● Exercise brief
Give every entry again, exactly as it stands.

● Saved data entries
--------------------------------------------------
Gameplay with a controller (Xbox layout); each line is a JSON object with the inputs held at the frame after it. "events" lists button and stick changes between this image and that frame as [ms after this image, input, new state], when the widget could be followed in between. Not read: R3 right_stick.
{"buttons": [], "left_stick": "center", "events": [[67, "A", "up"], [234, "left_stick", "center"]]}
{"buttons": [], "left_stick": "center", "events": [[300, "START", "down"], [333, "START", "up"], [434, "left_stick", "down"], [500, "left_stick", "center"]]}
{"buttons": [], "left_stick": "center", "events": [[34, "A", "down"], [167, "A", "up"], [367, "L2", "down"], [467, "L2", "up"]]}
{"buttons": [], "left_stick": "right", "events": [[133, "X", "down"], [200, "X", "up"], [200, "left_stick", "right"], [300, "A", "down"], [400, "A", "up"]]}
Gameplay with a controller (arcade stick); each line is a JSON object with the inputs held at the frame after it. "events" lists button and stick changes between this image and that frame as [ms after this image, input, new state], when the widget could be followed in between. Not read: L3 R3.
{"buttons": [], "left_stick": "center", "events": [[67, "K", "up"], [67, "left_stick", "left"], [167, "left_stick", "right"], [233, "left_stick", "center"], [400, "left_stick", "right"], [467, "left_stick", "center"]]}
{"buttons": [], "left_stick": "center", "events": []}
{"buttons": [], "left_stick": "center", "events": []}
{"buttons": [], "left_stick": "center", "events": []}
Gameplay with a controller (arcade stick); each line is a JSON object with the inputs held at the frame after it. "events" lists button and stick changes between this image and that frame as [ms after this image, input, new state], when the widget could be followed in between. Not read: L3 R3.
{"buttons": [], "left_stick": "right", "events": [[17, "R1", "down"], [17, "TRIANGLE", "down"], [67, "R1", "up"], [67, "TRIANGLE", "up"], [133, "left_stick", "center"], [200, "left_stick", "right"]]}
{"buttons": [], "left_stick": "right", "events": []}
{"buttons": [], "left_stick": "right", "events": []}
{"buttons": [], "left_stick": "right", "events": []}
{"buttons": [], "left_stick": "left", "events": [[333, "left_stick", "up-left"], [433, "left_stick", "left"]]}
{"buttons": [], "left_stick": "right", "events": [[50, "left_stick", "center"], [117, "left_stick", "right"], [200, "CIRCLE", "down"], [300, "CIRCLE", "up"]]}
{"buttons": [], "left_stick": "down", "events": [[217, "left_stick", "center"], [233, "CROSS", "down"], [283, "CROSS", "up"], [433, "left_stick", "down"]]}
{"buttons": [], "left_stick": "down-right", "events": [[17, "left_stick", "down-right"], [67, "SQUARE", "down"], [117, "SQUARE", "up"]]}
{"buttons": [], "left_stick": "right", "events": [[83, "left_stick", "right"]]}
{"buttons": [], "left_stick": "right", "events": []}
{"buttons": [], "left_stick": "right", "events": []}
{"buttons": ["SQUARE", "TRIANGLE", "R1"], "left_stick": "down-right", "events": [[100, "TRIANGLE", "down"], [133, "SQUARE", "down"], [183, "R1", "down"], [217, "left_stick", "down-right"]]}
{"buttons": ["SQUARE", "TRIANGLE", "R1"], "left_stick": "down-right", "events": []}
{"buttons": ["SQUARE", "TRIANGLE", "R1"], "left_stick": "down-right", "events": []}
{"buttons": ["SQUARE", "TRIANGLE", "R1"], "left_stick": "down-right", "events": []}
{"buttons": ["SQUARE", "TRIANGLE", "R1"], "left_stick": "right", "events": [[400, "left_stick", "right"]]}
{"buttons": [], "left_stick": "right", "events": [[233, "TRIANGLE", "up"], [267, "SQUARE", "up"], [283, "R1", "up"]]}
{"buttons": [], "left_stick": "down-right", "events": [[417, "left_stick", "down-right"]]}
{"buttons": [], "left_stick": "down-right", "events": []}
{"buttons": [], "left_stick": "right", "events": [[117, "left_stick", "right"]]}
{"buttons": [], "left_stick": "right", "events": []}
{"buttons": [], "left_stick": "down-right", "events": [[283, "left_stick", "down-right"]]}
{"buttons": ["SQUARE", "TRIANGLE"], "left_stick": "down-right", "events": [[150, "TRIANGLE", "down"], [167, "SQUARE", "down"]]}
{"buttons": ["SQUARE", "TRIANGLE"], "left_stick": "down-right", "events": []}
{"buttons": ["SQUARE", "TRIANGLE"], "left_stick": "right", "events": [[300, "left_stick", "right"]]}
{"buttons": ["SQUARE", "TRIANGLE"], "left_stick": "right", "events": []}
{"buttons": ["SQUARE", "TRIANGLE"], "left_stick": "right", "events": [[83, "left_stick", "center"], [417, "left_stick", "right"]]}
--------------------------------------------------
● Reply
Gameplay with a controller (Xbox layout); each line is a JSON object with the inputs held at the frame after it. "events" lists button and stick changes between this image and that frame as [ms after this image, input, new state], when the widget could be followed in between. Not read: R3 right_stick.
{"buttons": [], "left_stick": "center", "events": [[67, "A", "up"], [234, "left_stick", "center"]]}
{"buttons": [], "left_stick": "center", "events": [[300, "START", "down"], [333, "START", "up"], [434, "left_stick", "down"], [500, "left_stick", "center"]]}
{"buttons": [], "left_stick": "center", "events": [[34, "A", "down"], [167, "A", "up"], [367, "L2", "down"], [467, "L2", "up"]]}
{"buttons": [], "left_stick": "right", "events": [[133, "X", "down"], [200, "X", "up"], [200, "left_stick", "right"], [300, "A", "down"], [400, "A", "up"]]}
Gameplay with a controller (arcade stick); each line is a JSON object with the inputs held at the frame after it. "events" lists button and stick changes between this image and that frame as [ms after this image, input, new state], when the widget could be followed in between. Not read: L3 R3.
{"buttons": [], "left_stick": "center", "events": [[67, "K", "up"], [67, "left_stick", "left"], [167, "left_stick", "right"], [233, "left_stick", "center"], [400, "left_stick", "right"], [467, "left_stick", "center"]]}
{"buttons": [], "left_stick": "center", "events": []}
{"buttons": [], "left_stick": "center", "events": []}
{"buttons": [], "left_stick": "center", "events": []}
Gameplay with a controller (arcade stick); each line is a JSON object with the inputs held at the frame after it. "events" lists button and stick changes between this image and that frame as [ms after this image, input, new state], when the widget could be followed in between. Not read: L3 R3.
{"buttons": [], "left_stick": "right", "events": [[17, "R1", "down"], [17, "TRIANGLE", "down"], [67, "R1", "up"], [67, "TRIANGLE", "up"], [133, "left_stick", "center"], [200, "left_stick", "right"]]}
{"buttons": [], "left_stick": "right", "events": []}
{"buttons": [], "left_stick": "right", "events": []}
{"buttons": [], "left_stick": "right", "events": []}
{"buttons": [], "left_stick": "left", "events": [[333, "left_stick", "up-left"], [433, "left_stick", "left"]]}
{"buttons": [], "left_stick": "right", "events": [[50, "left_stick", "center"], [117, "left_stick", "right"], [200, "CIRCLE", "down"], [300, "CIRCLE", "up"]]}
{"buttons": [], "left_stick": "down", "events": [[217, "left_stick", "center"], [233, "CROSS", "down"], [283, "CROSS", "up"], [433, "left_stick", "down"]]}
{"buttons": [], "left_stick": "down-right", "events": [[17, "left_stick", "down-right"], [67, "SQUARE", "down"], [117, "SQUARE", "up"]]}
{"buttons": [], "left_stick": "right", "events": [[83, "left_stick", "right"]]}
{"buttons": [], "left_stick": "right", "events": []}
{"buttons": [], "left_stick": "right", "events": []}
{"buttons": ["SQUARE", "TRIANGLE", "R1"], "left_stick": "down-right", "events": [[100, "TRIANGLE", "down"], [133, "SQUARE", "down"], [183, "R1", "down"], [217, "left_stick", "down-right"]]}
{"buttons": ["SQUARE", "TRIANGLE", "R1"], "left_stick": "down-right", "events": []}
{"buttons": ["SQUARE", "TRIANGLE", "R1"], "left_stick": "down-right", "events": []}
{"buttons": ["SQUARE", "TRIANGLE", "R1"], "left_stick": "down-right", "events": []}
{"buttons": ["SQUARE", "TRIANGLE", "R1"], "left_stick": "right", "events": [[400, "left_stick", "right"]]}
{"buttons": [], "left_stick": "right", "events": [[233, "TRIANGLE", "up"], [267, "SQUARE", "up"], [283, "R1", "up"]]}
{"buttons": [], "left_stick": "down-right", "events": [[417, "left_stick", "down-right"]]}
{"buttons": [], "left_stick": "down-right", "events": []}
{"buttons": [], "left_stick": "right", "events": [[117, "left_stick", "right"]]}
{"buttons": [], "left_stick": "right", "events": []}
{"buttons": [], "left_stick": "down-right", "events": [[283, "left_stick", "down-right"]]}
{"buttons": ["SQUARE", "TRIANGLE"], "left_stick": "down-right", "events": [[150, "TRIANGLE", "down"], [167, "SQUARE", "down"]]}
{"buttons": ["SQUARE", "TRIANGLE"], "left_stick": "down-right", "events": []}
{"buttons": ["SQUARE", "TRIANGLE"], "left_stick": "right", "events": [[300, "left_stick", "right"]]}
{"buttons": ["SQUARE", "TRIANGLE"], "left_stick": "right", "events": []}
{"buttons": ["SQUARE", "TRIANGLE"], "left_stick": "right", "events": [[83, "left_stick", "center"], [417, "left_stick", "right"]]}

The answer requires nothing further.